What the task requires
The answer should contain every entry below, copied exactly.

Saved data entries
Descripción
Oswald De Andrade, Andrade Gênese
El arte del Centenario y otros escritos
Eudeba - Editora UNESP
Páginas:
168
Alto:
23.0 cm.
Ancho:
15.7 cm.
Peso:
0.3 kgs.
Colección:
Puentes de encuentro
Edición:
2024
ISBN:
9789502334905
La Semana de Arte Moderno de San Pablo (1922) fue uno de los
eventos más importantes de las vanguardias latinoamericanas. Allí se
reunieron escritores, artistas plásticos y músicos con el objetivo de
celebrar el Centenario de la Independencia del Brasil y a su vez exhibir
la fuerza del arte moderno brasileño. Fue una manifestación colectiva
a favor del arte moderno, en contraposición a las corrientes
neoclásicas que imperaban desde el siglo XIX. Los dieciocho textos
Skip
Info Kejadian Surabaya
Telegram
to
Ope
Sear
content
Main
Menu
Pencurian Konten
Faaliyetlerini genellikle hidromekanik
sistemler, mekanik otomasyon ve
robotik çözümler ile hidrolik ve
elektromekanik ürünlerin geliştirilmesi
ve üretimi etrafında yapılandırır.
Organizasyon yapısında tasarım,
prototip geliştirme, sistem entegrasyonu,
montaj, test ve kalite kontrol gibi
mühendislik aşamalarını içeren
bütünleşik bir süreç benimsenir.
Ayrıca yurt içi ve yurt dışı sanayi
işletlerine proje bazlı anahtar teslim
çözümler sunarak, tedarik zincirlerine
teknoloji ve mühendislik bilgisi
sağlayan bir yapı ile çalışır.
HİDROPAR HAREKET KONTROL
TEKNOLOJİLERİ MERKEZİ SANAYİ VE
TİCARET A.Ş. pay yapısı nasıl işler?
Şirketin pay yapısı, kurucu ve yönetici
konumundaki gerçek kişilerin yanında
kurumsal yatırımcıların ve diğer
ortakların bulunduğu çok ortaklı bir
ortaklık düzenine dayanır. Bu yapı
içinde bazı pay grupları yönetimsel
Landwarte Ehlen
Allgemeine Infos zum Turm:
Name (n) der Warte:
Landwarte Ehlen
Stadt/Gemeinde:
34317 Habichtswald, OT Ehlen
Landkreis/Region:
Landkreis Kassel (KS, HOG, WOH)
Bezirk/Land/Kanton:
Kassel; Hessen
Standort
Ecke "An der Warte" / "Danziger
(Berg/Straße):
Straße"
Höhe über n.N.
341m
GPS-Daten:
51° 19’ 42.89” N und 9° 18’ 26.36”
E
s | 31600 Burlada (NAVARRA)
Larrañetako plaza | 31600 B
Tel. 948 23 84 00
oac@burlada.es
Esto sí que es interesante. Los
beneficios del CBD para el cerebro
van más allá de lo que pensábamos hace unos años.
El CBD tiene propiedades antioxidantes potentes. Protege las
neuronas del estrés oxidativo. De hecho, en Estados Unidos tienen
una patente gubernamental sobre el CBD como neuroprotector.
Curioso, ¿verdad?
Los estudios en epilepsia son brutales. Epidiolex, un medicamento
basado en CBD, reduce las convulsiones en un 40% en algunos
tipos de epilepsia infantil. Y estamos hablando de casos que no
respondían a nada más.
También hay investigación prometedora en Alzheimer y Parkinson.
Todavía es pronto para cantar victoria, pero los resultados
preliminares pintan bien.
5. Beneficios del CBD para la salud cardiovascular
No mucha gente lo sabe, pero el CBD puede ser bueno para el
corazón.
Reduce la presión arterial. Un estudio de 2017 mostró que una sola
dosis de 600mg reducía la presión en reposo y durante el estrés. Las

Finished task
Descripción
Oswald De Andrade, Andrade Gênese
El arte del Centenario y otros escritos
Eudeba - Editora UNESP
Páginas:
168
Alto:
23.0 cm.
Ancho:
15.7 cm.
Peso:
0.3 kgs.
Colección:
Puentes de encuentro
Edición:
2024
ISBN:
9789502334905
La Semana de Arte Moderno de San Pablo (1922) fue uno de los
eventos más importantes de las vanguardias latinoamericanas. Allí se
reunieron escritores, artistas plásticos y músicos con el objetivo de
celebrar el Centenario de la Independencia del Brasil y a su vez exhibir
la fuerza del arte moderno brasileño. Fue una manifestación colectiva
a favor del arte moderno, en contraposición a las corrientes
neoclásicas que imperaban desde el siglo XIX. Los dieciocho textos
Skip
Info Kejadian Surabaya
Telegram
to
Ope
Sear
content
Main
Menu
Pencurian Konten
Faaliyetlerini genellikle hidromekanik
sistemler, mekanik otomasyon ve
robotik çözümler ile hidrolik ve
elektromekanik ürünlerin geliştirilmesi
ve üretimi etrafında yapılandırır.
Organizasyon yapısında tasarım,
prototip geliştirme, sistem entegrasyonu,
montaj, test ve kalite kontrol gibi
mühendislik aşamalarını içeren
bütünleşik bir süreç benimsenir.
Ayrıca yurt içi ve yurt dışı sanayi
işletlerine proje bazlı anahtar teslim
çözümler sunarak, tedarik zincirlerine
teknoloji ve mühendislik bilgisi
sağlayan bir yapı ile çalışır.
HİDROPAR HAREKET KONTROL
TEKNOLOJİLERİ MERKEZİ SANAYİ VE
TİCARET A.Ş. pay yapısı nasıl işler?
Şirketin pay yapısı, kurucu ve yönetici
konumundaki gerçek kişilerin yanında
kurumsal yatırımcıların ve diğer
ortakların bulunduğu çok ortaklı bir
ortaklık düzenine dayanır. Bu yapı
içinde bazı pay grupları yönetimsel
Landwarte Ehlen
Allgemeine Infos zum Turm:
Name (n) der Warte:
Landwarte Ehlen
Stadt/Gemeinde:
34317 Habichtswald, OT Ehlen
Landkreis/Region:
Landkreis Kassel (KS, HOG, WOH)
Bezirk/Land/Kanton:
Kassel; Hessen
Standort
Ecke "An der Warte" / "Danziger
(Berg/Straße):
Straße"
Höhe über n.N.
341m
GPS-Daten:
51° 19’ 42.89” N und 9° 18’ 26.36”
E
s | 31600 Burlada (NAVARRA)
Larrañetako plaza | 31600 B
Tel. 948 23 84 00
oac@burlada.es
Esto sí que es interesante. Los
beneficios del CBD para el cerebro
van más allá de lo que pensábamos hace unos años.
El CBD tiene propiedades antioxidantes potentes. Protege las
neuronas del estrés oxidativo. De hecho, en Estados Unidos tienen
una patente gubernamental sobre el CBD como neuroprotector.
Curioso, ¿verdad?
Los estudios en epilepsia son brutales. Epidiolex, un medicamento
basado en CBD, reduce las convulsiones en un 40% en algunos
tipos de epilepsia infantil. Y estamos hablando de casos que no
respondían a nada más.
También hay investigación prometedora en Alzheimer y Parkinson.
Todavía es pronto para cantar victoria, pero los resultados
preliminares pintan bien.
5. Beneficios del CBD para la salud cardiovascular
No mucha gente lo sabe, pero el CBD puede ser bueno para el
corazón.
Reduce la presión arterial. Un estudio de 2017 mostró que una sola
dosis de 600mg reducía la presión en reposo y durante el estrés. Las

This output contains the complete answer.